Text section:
Comparisons
To avoid unnecessary work, we need to find differences across versions.
What has changed between the previous version and this version of type T
?
Xvc is built bottom up, with vertical, long functions that do one thing.
For example, xvc file track
is written separately from xvc file recheck
, and the commonalities have arisen after these implementations.
I didn't start from traits and try to fit everything to a model. Instead, we began from concrete enums and structs. Then saw some of these share common functionality and thought to group this common functionality as a trait after implementing and refactoring concrete functions.
I saw that the diff
pattern across all comparison functions.
In xvc pipeline
, dependencies need to detect changes to decide whether to invalidate them.
In xvc file
, files and directories need to detect changes to decide whether they should be carried into the cache.
It's easy to make comparison/subtraction when the data types are numeric.
For a signed integer, you can get a single numeric value as diff with diff = a - b
.
For complex data structures, representing the change is not straightforward.
We keep track of everything in the repository in stores.
These serialize a type T
to a file, and get it back when needed.
Diff pattern works with these types.
Sometimes, there happens to be no record of something we have in the repository.
Sometimes, we only have only the record, and not the actual thing on disk.
The diff should also handle this.
Instead of trying to come up with wizardry, we decided to represent this with five conditions.
-
Identical
: When two things of the same typeT
are equal. Nothing has changed between the actual version and its record. -
RecordMissing { actual: T }
: If we have something on workspace, but can't find the respective record. For example, a new file is added to the workspace, butxvc file track
detects it for the first time. -
ActualMissing { record: T }
: We found a record in the store, but the corresponding file in the workspace is not where it should be. For example, a tracked file is deleted by the user, but the record is still there. -
Difference { record: T, actual: T }
: There is a record, but the actual file in workspace isn't identical with it. When a tracked file is changed, and its content now returns a different value, this can be reflected withDifference
. -
Skipped
: When the comparison seems unnecessary or irrelevant. For example, if we know a file hasn't changed by checking its metadata. In this case, we don't calculate its content digest and set it toSkipped
.
These five conditions are represented in Diff
type.
As an entity may have more than one component, a comparison may require multiple Diff
s.
For example, we may want to compare an XvcPath
, to see whether it has changed.
This requires comparing its XvcMetadata
, its ContentDigest
if it's a file, its CollectionDigest
if it's a
directory, etc.

Supplied entries:
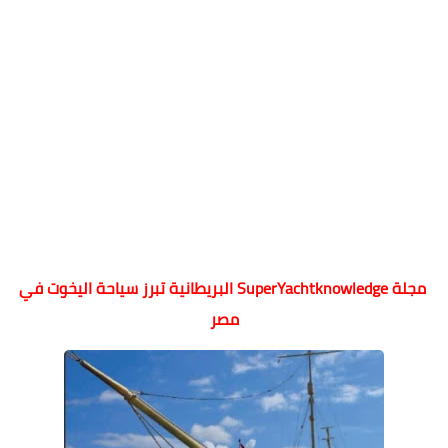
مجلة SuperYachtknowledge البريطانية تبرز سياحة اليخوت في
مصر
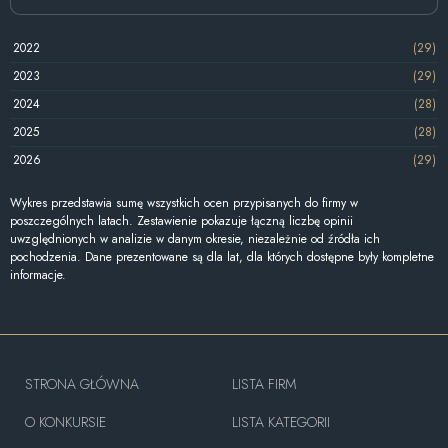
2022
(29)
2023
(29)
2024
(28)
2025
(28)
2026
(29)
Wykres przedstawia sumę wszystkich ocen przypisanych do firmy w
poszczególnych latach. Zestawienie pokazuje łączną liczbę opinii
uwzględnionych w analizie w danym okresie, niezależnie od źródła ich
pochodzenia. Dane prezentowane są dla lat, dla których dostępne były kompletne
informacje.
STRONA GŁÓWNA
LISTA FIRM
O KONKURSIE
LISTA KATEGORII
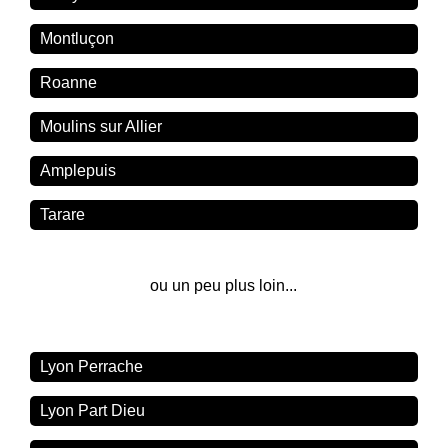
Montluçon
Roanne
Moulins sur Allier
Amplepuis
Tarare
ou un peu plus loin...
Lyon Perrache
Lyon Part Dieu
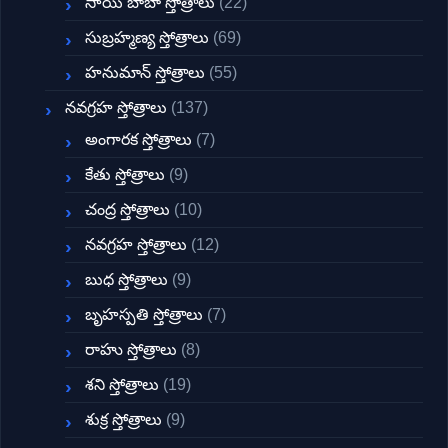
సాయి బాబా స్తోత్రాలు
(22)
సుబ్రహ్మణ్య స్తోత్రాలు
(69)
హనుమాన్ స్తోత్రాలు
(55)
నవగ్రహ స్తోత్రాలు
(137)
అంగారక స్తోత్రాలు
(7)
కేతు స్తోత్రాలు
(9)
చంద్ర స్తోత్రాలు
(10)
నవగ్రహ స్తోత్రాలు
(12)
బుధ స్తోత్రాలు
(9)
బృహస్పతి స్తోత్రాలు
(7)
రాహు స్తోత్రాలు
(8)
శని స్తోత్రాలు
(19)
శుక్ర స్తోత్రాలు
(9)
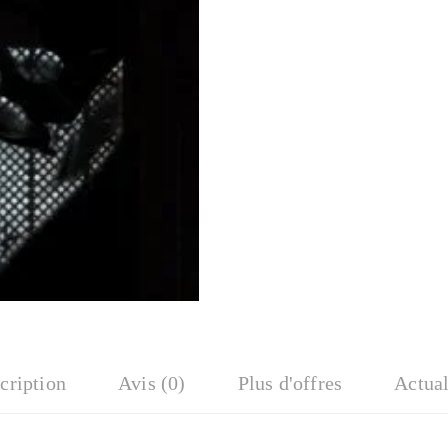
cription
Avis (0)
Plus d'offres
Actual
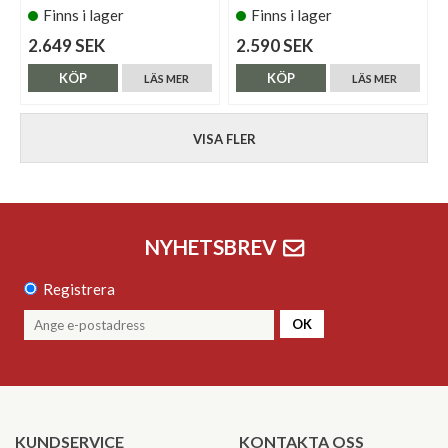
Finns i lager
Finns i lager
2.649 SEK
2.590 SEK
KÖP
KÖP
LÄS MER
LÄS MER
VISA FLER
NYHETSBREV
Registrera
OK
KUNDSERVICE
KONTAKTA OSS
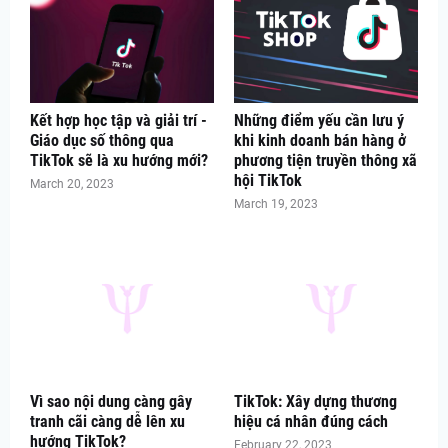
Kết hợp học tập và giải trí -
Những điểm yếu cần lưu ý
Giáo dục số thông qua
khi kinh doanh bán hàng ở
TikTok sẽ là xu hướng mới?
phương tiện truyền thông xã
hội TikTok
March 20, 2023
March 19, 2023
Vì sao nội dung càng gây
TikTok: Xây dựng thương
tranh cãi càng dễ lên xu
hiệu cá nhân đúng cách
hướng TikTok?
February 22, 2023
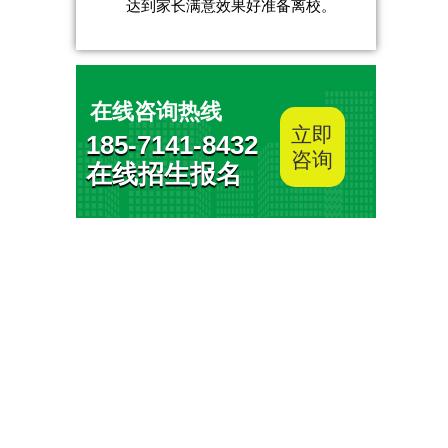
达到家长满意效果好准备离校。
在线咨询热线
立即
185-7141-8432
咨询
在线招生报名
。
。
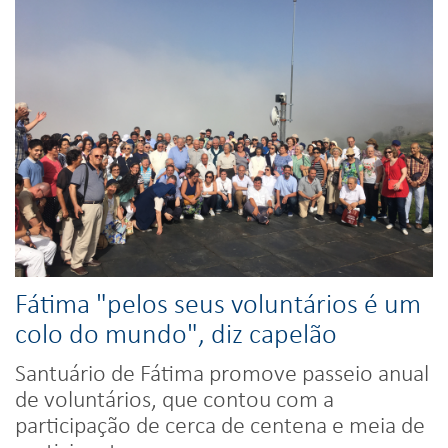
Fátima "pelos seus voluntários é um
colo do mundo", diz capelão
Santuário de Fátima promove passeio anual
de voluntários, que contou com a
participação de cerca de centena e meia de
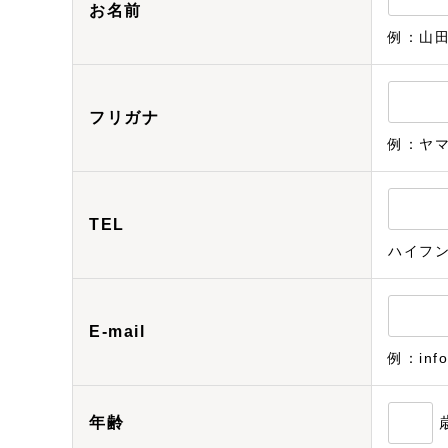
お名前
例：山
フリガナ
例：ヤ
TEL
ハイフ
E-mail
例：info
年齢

Goal of the exercise:
Please write out the comparisons text from the words "In xvc file" through the words "thing on disk.". The rows come from a different source than the comparisons text.

Exercise result:
In xvc file
, files and directories need to detect changes to decide whether they should be carried into the cache.
It's easy to make comparison/subtraction when the data types are numeric.
For a signed integer, you can get a single numeric value as diff with diff = a - b
.
For complex data structures, representing the change is not straightforward.
We keep track of everything in the repository in stores.
These serialize a type T
to a file, and get it back when needed.
Diff pattern works with these types.
Sometimes, there happens to be no record of something we have in the repository.
Sometimes, we only have only the record, and not the actual thing on disk.